Ruto Reacts to Wanyama & Origi's Historic Champions League Wins

Kenya's Deputy President, William Ruto, expressed his overwhelming joy after witnessing history being made during this week's European champions league semi-final matches.

Liverpool's heroic match winner on Tuesday night, Divock Origi, despite pledging his international career to Belgium, is as Kenyan as they come, and his father, Mike Okoth, once captained the Kenyan National team, Harambee Stars.

On the other hand, Tottenham hotspur's mercurial midfielder, Victor Wanyama, also made history as he joined his elder brother McDonald Mariga as the only Kenyans to have ever graced the final of the biggest club football competition in the world.

"With the teams facing improbable tasks of reaching the finals, the lads, especially Origi, displayed fierce competitiveness and devastating finishing to complete an epic turnaround and crown victory," the excited Ruto tweeted.

DP Ruto went on to congratulate the two players adding that he was looking forward to the final set to be held at the Wanda Metropolitano Stadium in Madrid, Spain, scheduled for June 1, 2019.

"Congratulations to Victor Wanyama and Divock Origi for playing starring roles for Spurs and Liverpool respectively in a successful champions league campaign and all the best in the Madrid showpiece," Ruto tweeted.

Coincidentally, the two players' roots can be traced back to two of the fiercest rival teams in Kenyan football, Gor Mahia and AFC Leopards, and Kenyans were quick to point out that the Madrid final would be the global version of the Mashemeji derby.

Netizens were also quick to point out that Origi was one of our own jokingly adding that Origi should be given a Huduma Namba.

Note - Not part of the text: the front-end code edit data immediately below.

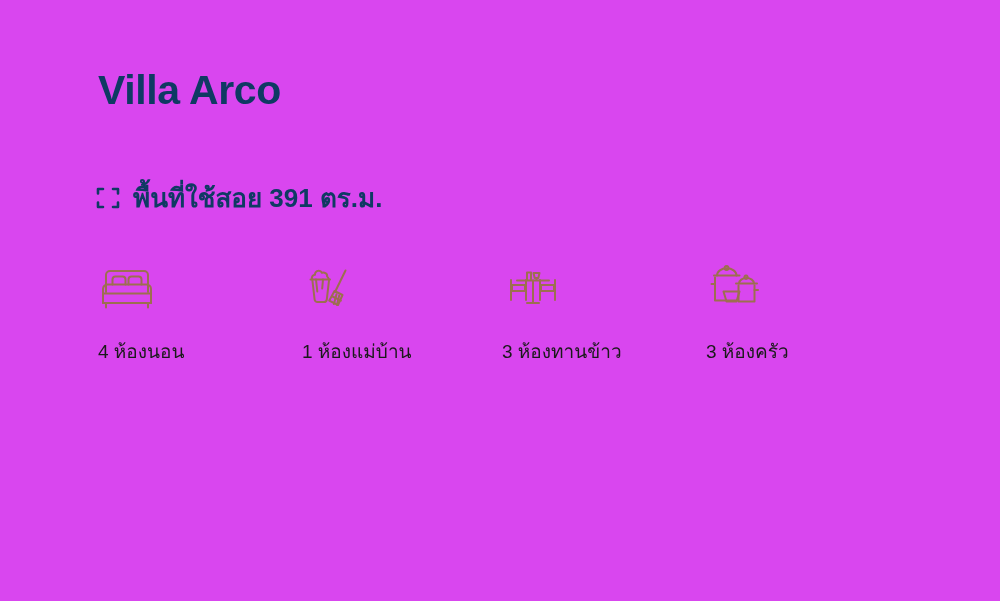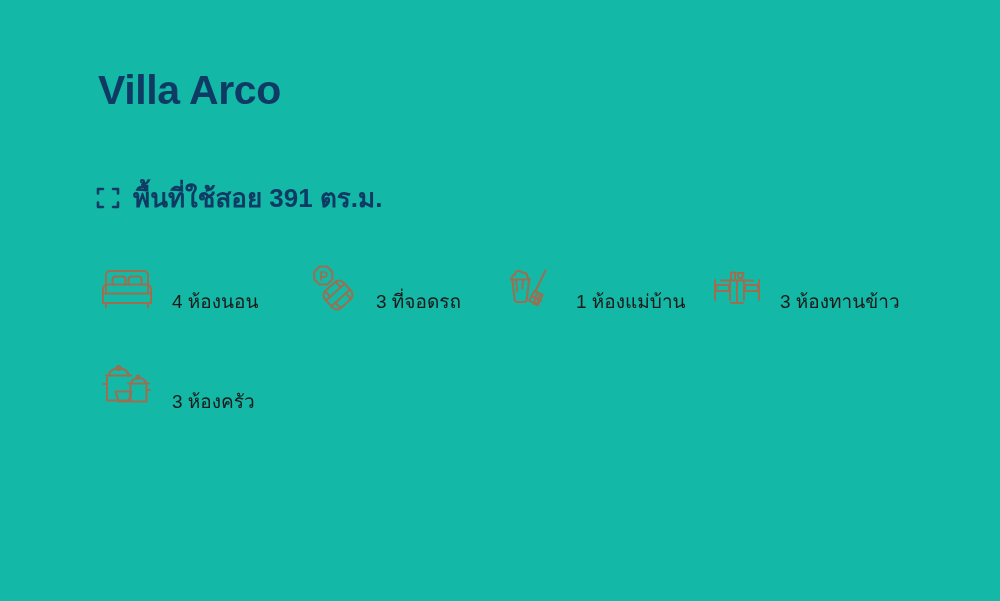--- a/index.html
+++ b/index.html
@@ -10,21 +10,21 @@
     width: 1000px;
     height: 601px;
     background: #f7f7f7;
     font-family: "Liberation Sans", "DejaVu Sans", sans-serif;
     overflow: hidden;
   }
   .page {
     position: relative;
     width: 1000px;
     height: 601px;
-    background: #14b8a6;
+    background: #d946ef;
     box-sizing: border-box;
   }
 
   
   .title {
     position: absolute;
     left: 98px;
     top: 66px;
     font-size: 41px;
     font-weight: bold;
@@ -63,22 +63,22 @@
     position: absolute;
     left: 98px;
     top: 262px;
     width: 820px;
     display: grid;
     grid-template-columns: 204px 200px 204px 212px;
     row-gap: 48px;
   }
   .feature {
     display: flex;
-    align-items: flex-end;
-    gap: 16px;
+    flex-direction: column;
+    align-items: flex-start;
   }
   .feature-icon {
     width: 58px;
     height: 52px;
     display: block;
   }
   .feature-label {
     margin-top: 26px;
     font-size: 19px;
     color: #1a1a1a;
@@ -117,38 +117,20 @@
           <path d="M5 31.5 H53"></path>
           <path d="M8 41 v4.5"></path>
           <path d="M50 41 v4.5"></path>
           <path d="M5 41 H53"></path>
         </svg>
       </span>
       <span class="feature-label">4 ห้องนอน</span>
     </div>
 
 
-    <div class="feature">
-      <span class="feature-icon">
-        <svg viewBox="0 0 58 52" width="58" height="52" fill="none" stroke="#9d6e50" stroke-width="2" stroke-linecap="round" stroke-linejoin="round">
-
-          <path d="M17.5 4.5 h7.5 l5.3 5.3 v7.5 l-5.3 5.3 h-7.5 L12.2 17.3 v-7.5 z"></path>
-          <path d="M19 18 v-8 h3.3 a2.4 2.4 0 0 1 0 4.8 H19" stroke-width="1.7"></path>
-
-          <g transform="rotate(-42 36 33)">
-            <rect x="23.5" y="21.5" width="25" height="23" rx="6"></rect>
-            <path d="M23.5 29 h25"></path>
-            <path d="M23.5 37 h25"></path>
-            <path d="M29 21.8 v6.8 M43 21.8 v6.8"></path>
-            <path d="M29 37.4 v6.8 M43 37.4 v6.8"></path>
-          </g>
-        </svg>
-      </span>
-      <span class="feature-label">3 ที่จอดรถ</span>
-    </div>
 
     <div class="feature">
       <span class="feature-icon">
         <svg viewBox="0 0 58 52" width="58" height="52" fill="none" stroke="#9d6e50" stroke-width="2" stroke-linecap="round" stroke-linejoin="round">
 
           <path d="M10 17 a3.2 3.2 0 0 1 3-4.2 a3.6 3.6 0 0 1 3.3-4 a3.6 3.6 0 0 1 3.6 2 a3.3 3.3 0 0 1 3.6 0.4 a3.2 3.2 0 0 1 1.6 3.3 a3 3 0 0 1 1.4 2.5"></path>
 
           <path d="M8.5 17.5 h19.5"></path>
 
           <path d="M10.3 17.5 l2.3 20 a3 3 0 0 0 3 2.6 h6.2 a3 3 0 0 0 3-2.6 l2.3-20"></path>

The final showpiece has been dubbed by the proud nation as an all Kenyan affair, with the fact that it will go down on a day in which the country celebrates its independence day making it even more captivating.

Origi and Wanyama were both involved in the most exciting comebacks in champions league history after overcoming seemingly insurmountable odds to make it to the finals.